_Testo fornito_
::::::
All'inizio del nuovo millennio, inoltre, la Tobin tax ha destato numerose aspettative sia come strumento di finanziamento allo sviluppo, sia come modo di reperimento di risorse per la lotta ai cambiamenti climatici e, più in generale, per grandi programmi di risanamento ambientale
L'economista americano James Tobin aveva formulato già nel 1972 la proposta di una tassazione sulle transazioni finanziarie, il cui conseguente aumento di costo ne avrebbe ridotto la volatilità, influenzando d'altra parte principalmente le operazioni a breve termine, con effetti trascurabili sul commercio internazionale e gli investimenti di lungo periodo. La proposta di Tobin - il quale nel corso degli anni giunse anche a porre in dubbio la propria impostazione - suscitò una vasta opposizione, che però, significativamente, fu meno aspra in corrispondenza delle crisi finanziarie degli anni Novanta (Asia orientale, Russia, Messico). L'incoraggiante processo di stabilizzazione finanziaria internazionale apertosi dopo il default argentino a partire dal 2003 sembrava aver distolto l'attenzione degli ambienti economico-finanziari internazionali dalla Tobin Tax.
Dal punto di vista squisitamente teorico la capacità della Tobin Tax di esercitare effetti stabilizzatori sui mercati finanziari sembra basarsi su tre assunti fondamentali, ovvero anzitutto il carattere speculativo e destabilizzante delle operazioni a breve termine, la capacità della Tobin Tax di disincentivare la speculazione e l'effetto conseguente di spingere gli operatori finanziari ad adottare decisioni maggiormente ancorate ai fondamentali dell'economia.
Alcuni critici della Tobin Tax hanno posto in dubbio, da un lato, la praticabilità di una chiara distinzione tra i comportamenti speculativi degli operatori e quelli privi di tale carattere, e dall'altro che la Tobin Tax sia effettivamente in grado di penalizzare i soli comportamenti speculativi per aumentare la stabilità. Tali obiezioni si appoggiano sul carattere ampiamente maggioritario che nel volume delle operazioni finanziarie rivestono le banche, che dalla Tobin Tax sarebbero pertanto colpite più di quanto potrebbero esserlo gli operatori speculativi. Il risultato della Tobin Tax, secondo tali critici, sarebbe quello di ridurre non tanto la volatilità, quanto piuttosto la liquidità dei mercati finanziari. I difensori oppongono tuttavia a tali vedute l'elementare constatazione che la liquidità dei mercati negli ultimi anni è stata comunque assai alta, in presenza di costi delle transazioni superiori a quelli attuali, ai quali la Tobin Tax aggiungerebbe un carico percentuale assai modesto – attualmente si parla nella maggior parte dei casi dello 0,1 per cento (mentre lo stesso Tobin, che aveva inizialmente proposto l'uno per cento, si era poi convinto a dimezzare tale previsione).
::::::
_Record forniti_
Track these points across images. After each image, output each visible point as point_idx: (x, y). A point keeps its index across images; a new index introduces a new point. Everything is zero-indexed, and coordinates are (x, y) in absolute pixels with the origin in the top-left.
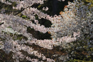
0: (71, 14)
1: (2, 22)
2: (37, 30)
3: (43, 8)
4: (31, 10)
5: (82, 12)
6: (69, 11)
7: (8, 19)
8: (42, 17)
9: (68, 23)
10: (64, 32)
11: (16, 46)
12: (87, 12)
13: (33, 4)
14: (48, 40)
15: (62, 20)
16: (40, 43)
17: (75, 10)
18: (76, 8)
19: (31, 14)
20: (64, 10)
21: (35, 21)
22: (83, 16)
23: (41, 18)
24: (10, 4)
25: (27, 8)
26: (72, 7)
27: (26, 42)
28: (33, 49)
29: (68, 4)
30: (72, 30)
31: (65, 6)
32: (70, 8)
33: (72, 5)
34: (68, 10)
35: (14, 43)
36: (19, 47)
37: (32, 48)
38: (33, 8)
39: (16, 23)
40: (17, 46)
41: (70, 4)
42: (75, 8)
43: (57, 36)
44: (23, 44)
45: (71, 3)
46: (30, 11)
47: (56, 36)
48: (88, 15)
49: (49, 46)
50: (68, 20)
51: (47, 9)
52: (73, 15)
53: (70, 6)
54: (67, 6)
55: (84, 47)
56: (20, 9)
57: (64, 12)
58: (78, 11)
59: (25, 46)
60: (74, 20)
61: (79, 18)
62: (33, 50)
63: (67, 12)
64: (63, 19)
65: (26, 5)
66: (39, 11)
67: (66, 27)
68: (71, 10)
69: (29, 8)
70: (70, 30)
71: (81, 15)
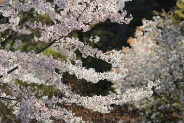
0: (149, 43)
1: (15, 66)
2: (81, 78)
3: (90, 38)
4: (68, 42)
5: (168, 38)
6: (145, 37)
7: (25, 60)
8: (89, 54)
9: (143, 60)
10: (137, 77)
11: (41, 110)
12: (177, 38)
13: (71, 31)
14: (100, 96)
15: (133, 55)
16: (85, 102)
17: (156, 36)
18: (157, 32)
19: (68, 49)
20: (136, 36)
21: (77, 62)
22: (172, 46)
23: (86, 55)
24: (29, 32)
25: (60, 39)
26: (151, 30)
27: (60, 101)
28: (74, 114)
29: (141, 24)
30: (150, 72)
31: (138, 27)
32: (146, 31)
33: (150, 25)
34: (143, 35)
35: (37, 104)
36: (47, 112)
37: (71, 111)
38: (71, 38)
39: (40, 67)
40: (44, 110)
41: (147, 23)
42: (155, 31)
43: (123, 85)
44: (56, 105)
45: (148, 21)
46: (67, 44)
47: (120, 85)
48: (180, 43)
49: (103, 107)
50: (144, 55)
51: (97, 39)
52: (152, 44)
53: (147, 27)
54: (141, 27)
55: (175, 104)
56: (48, 41)
57: (135, 39)
58: (162, 37)
59: (59, 108)
60: (155, 54)
61: (164, 50)
62: (74, 116)
63: (142, 38)
64: (133, 52)
65: (57, 33)
66: (83, 43)
67: (140, 67)
68: (149, 35)
69: (65, 39)
70: (146, 73)
71: (167, 44)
::::::
_Compiti da svolgere_
1 - In quale anno, secondo il testo sulla Tobin tax, James Tobin aveva formulato la sua proposta di tassare le transazioni finanziarie?
2 - Prosegui il testo sulla Tobin tax partendo dalla sua ultima frase.
I record non hanno alcun legame con il testo sulla Tobin tax.

_Risposte attese_
1 - Nel 1972.

2 -
Altri critici attirano l'attenzione sul fatto che le operazioni a breve termine non sono realmente suscettibili di destabilizzare i mercati, in quanto circa il 70% di esse è finalizzato alla protezione da rischi e non alla speculazione: in tal modo, poiché le operazioni a copertura dei rischi comportano tra l'altro un maggior numero di transazioni rispetto a quelle speculative, l'effetto depressivo della Tobin Tax sarebbe assai superiore proprio nei confronti delle operazioni non speculative. La Tobin Tax sarebbe inoltre inefficace a frenare le speculazioni in ragione della minima percentuale che essa rappresenta in confronto alle attese speculative. Si argomenta del resto che esistono già numerosi esempi di controlli dei capitali al fine di evitare eccessive fluttuazioni nei mercati finanziari, e tra questi vi sono anche imposte implicite, come ad esempio i depositi non remunerati: in tutti questi casi - come avverrebbe, secondo i critici, per la Tobin Tax - tali misure si sono dimostrate inefficaci nel lungo termine. Anche alcuni perfezionamenti della Tobin Tax, come quello proposto dalla Germania nel Vertice di Monterrey del 2002 sul finanziamento dello sviluppo, hanno incontrato robuste critiche, in quanto la previsione di diverse percentuali dell'imposta provocherebbe eccessiva incertezza, ovvero aumenterebbe in modo insopportabile il carico fiscale e la complessità dell'imposta.
La rassegna delle numerose critiche alla Tobin Tax include anche il problema della sua applicazione territoriale: se l'imposta, infatti, non viene adottata in modo generalizzato, sarebbe piuttosto agevole evaderla, dislocando le operazioni finanziarie nei paesi di non applicazione di essa. Come ipotesi alternativa è stata peraltro prospettata la creazione di un organismo incardinato nel sistema delle Nazioni Unite, con il compito di gestire le transazioni finanziarie: ne farebbero parte gli attori effettivi dei mercati finanziari, le cui quote di partecipazione costituirebbero un'alternativa alla Tobin Tax.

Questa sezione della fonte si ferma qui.